**WORK TO COMPLETE**
(a) In the post on moving Django apps into a subdirectory, what file has to be added to the apps subdirectory?
(b) Pick up the post on moving Django apps into a subdirectory from its last sentence and keep writing it.

**DOCUMENT PASSAGE**
I don't know why the previous answer got -1 aside from maybe a few redundant lines that can be corrected. Anyway, I found a slightly different method that doesn't involve adding anything to the python path.
This is my final directory structure, I will explain in a moment:
mysite
├── mysite
│ ├── __init__.py
│ ├── settings.py
│ ├── urls.py
│ └── wsgi.py
├── apps
│ ├── __init__.py
│ └── myfirstapp
│ ├── __init__.py
│ ├── admin.py
│ ├── models.py
│ ├── tests.py
│ └── views.py
└── manage.py
No matter if you have just created your project or if you want to move your apps, create the apps
subdirectory that should contain your apps. The trick is to add an __init__.py
to that directory.
mkdir apps
touch apps/__init__.py
Now you can move your existing apps into the apps
subdirectory. If you would like to create a new one instead here are the commands:
python manage.py mysecondapp
mv mysecondapp apps/
Warning: Don't be tempted to call python manage.py ./apps/mysecondapp
. For some reason this deletes all other apps in that directory. I just lost a day of work this way.

**DATA PROVIDED**
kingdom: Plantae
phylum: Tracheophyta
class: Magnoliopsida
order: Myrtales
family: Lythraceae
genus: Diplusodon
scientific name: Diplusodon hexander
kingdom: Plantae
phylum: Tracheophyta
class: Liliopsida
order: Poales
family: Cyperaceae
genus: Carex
* * *
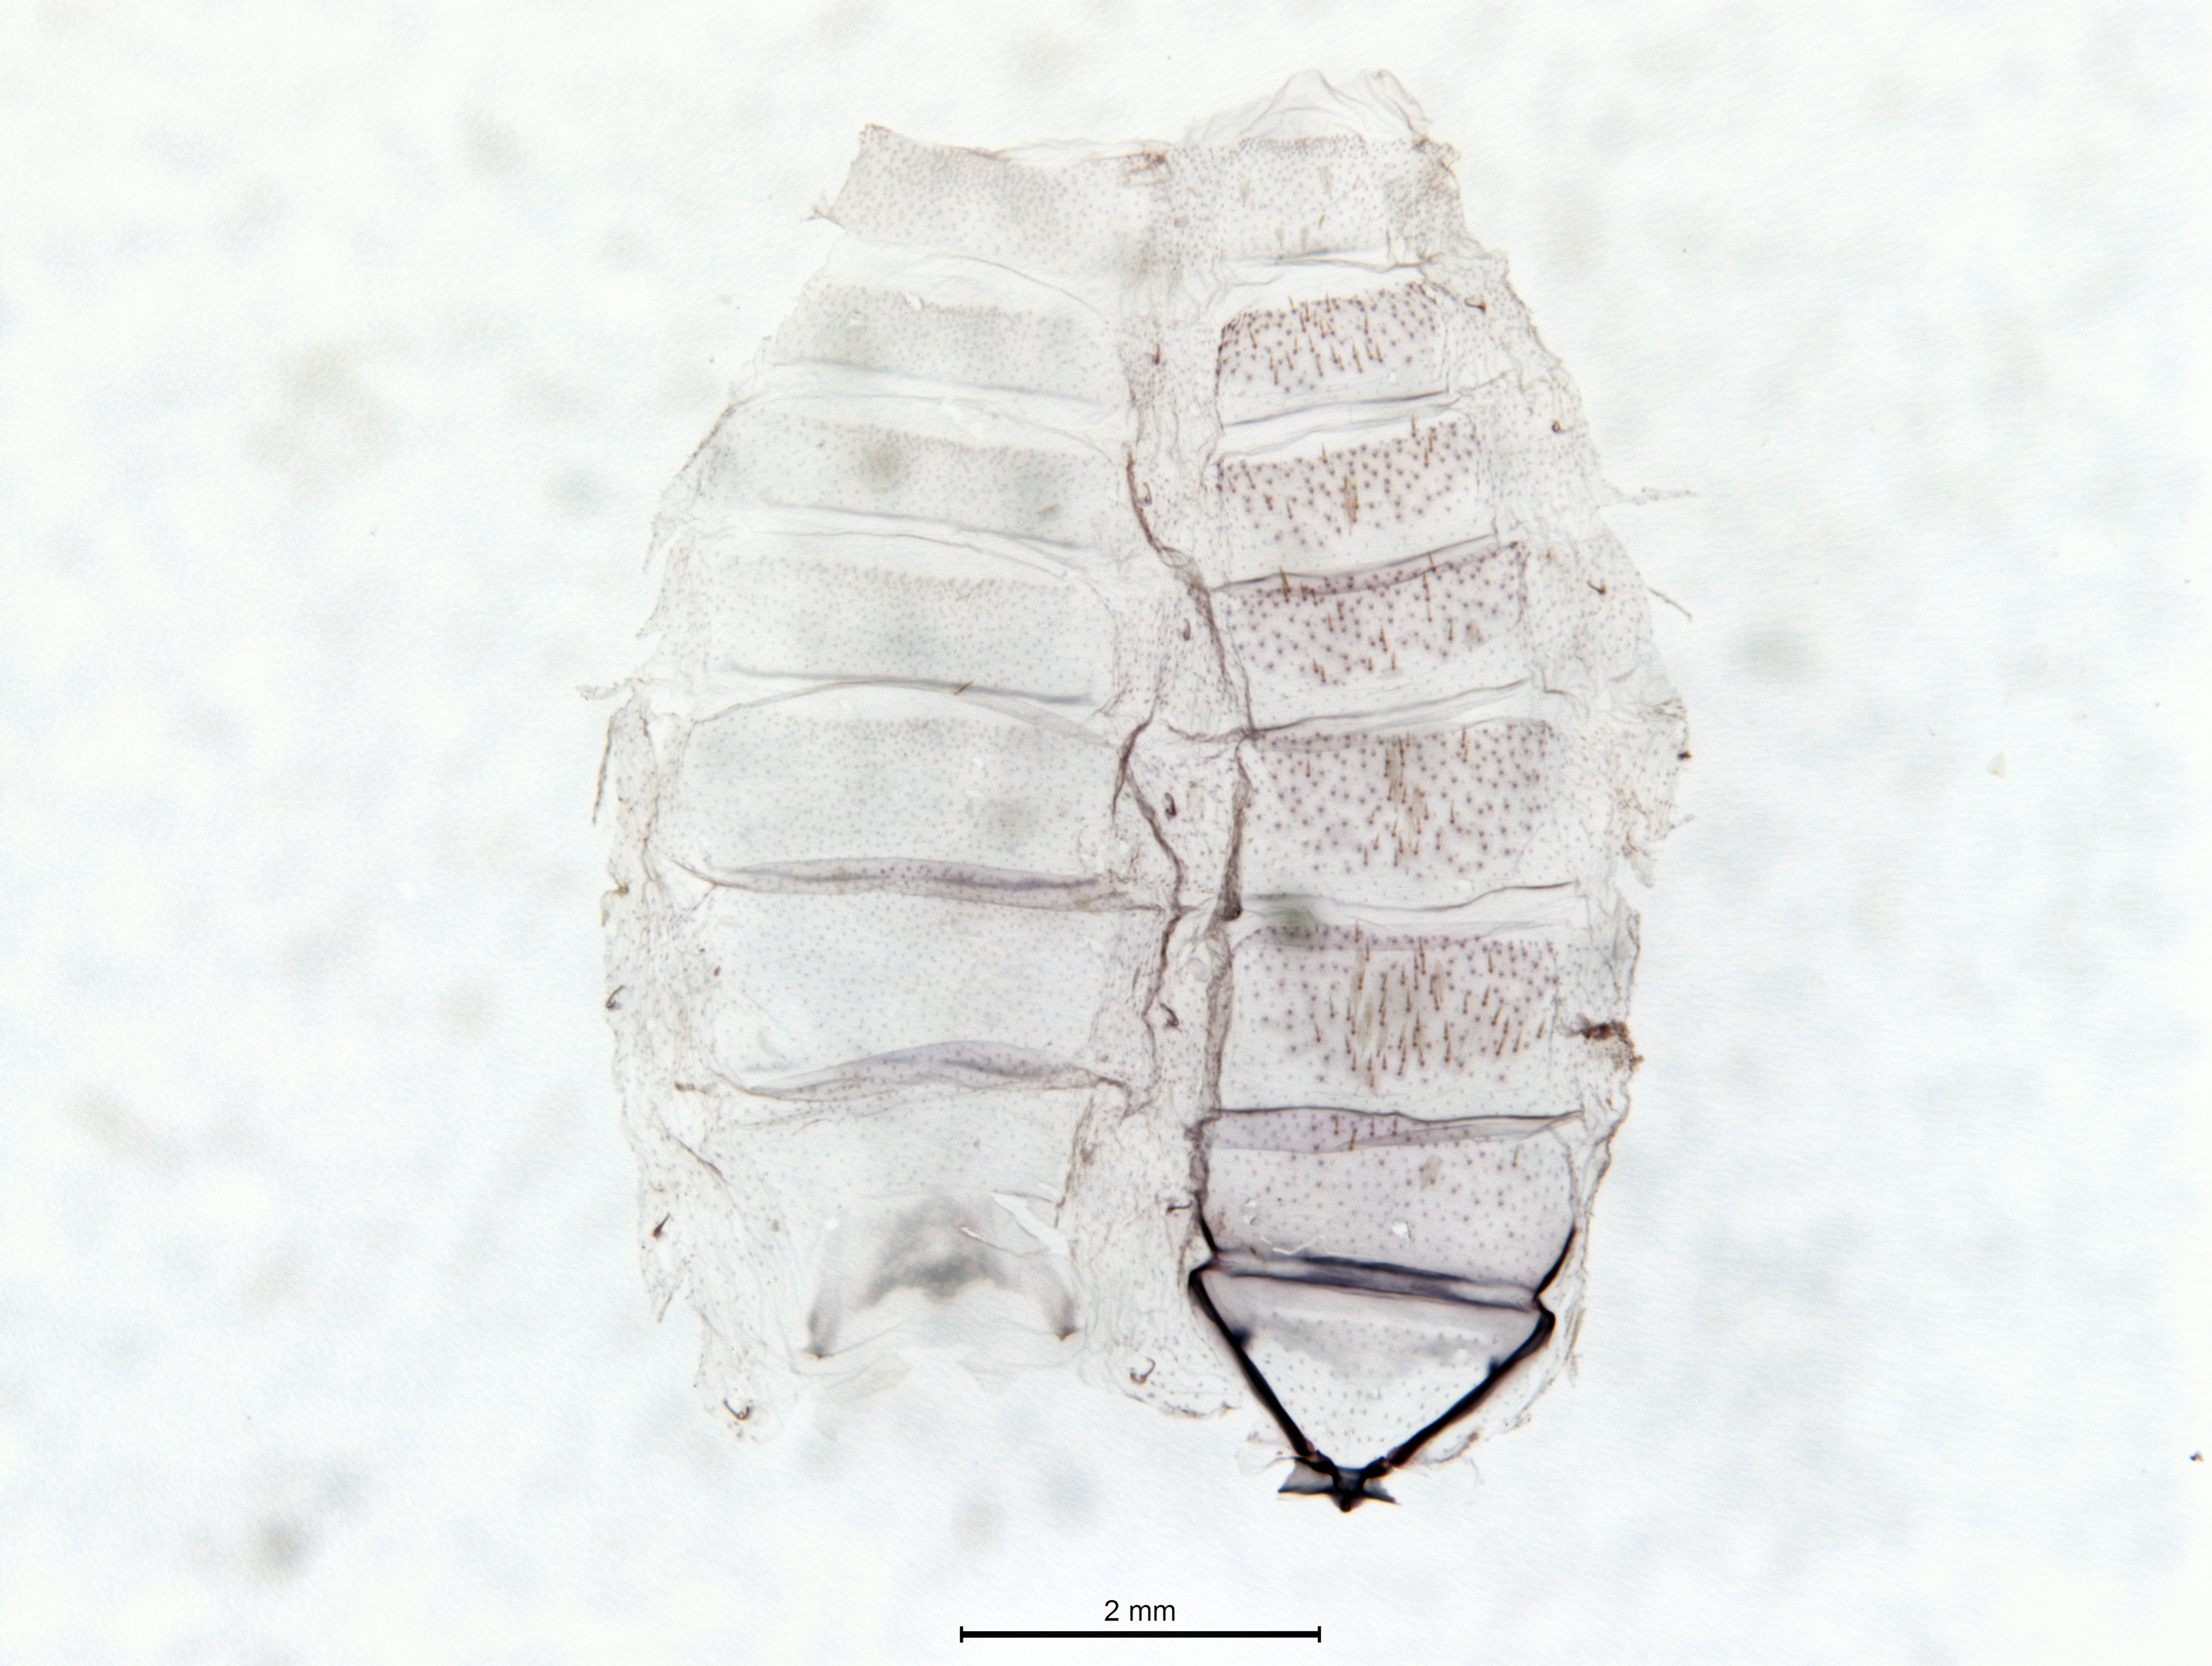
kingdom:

**ANSWERS TO THE TASKS**
(a) An __init__.py file.

(b)
Next, you will need to fix a few imports. Your settings.py
should be prefixed with apps
:
INSTALLED_APPS = (
...
'apps.myfirstapp',
'apps.mysecondapp'
)
Lastly, fix your project's urls.py
to prefix apps
:
urlpatterns = patterns('',
url(r'^myfirstapp', include('apps.myfirstapp.urls')),
...
)
Depending on how you wrote them, you might also have to fix a few imports inside your app. Either just use from models import MyFirstModel
or also prefix it using from apps.myfirstapp.models import MyFirstModel
.
In short, if you make your apps
directory a python package (by adding __init__.py
), you can use it as part of the import path. This should work regardless of the deployment method with no extra configuration.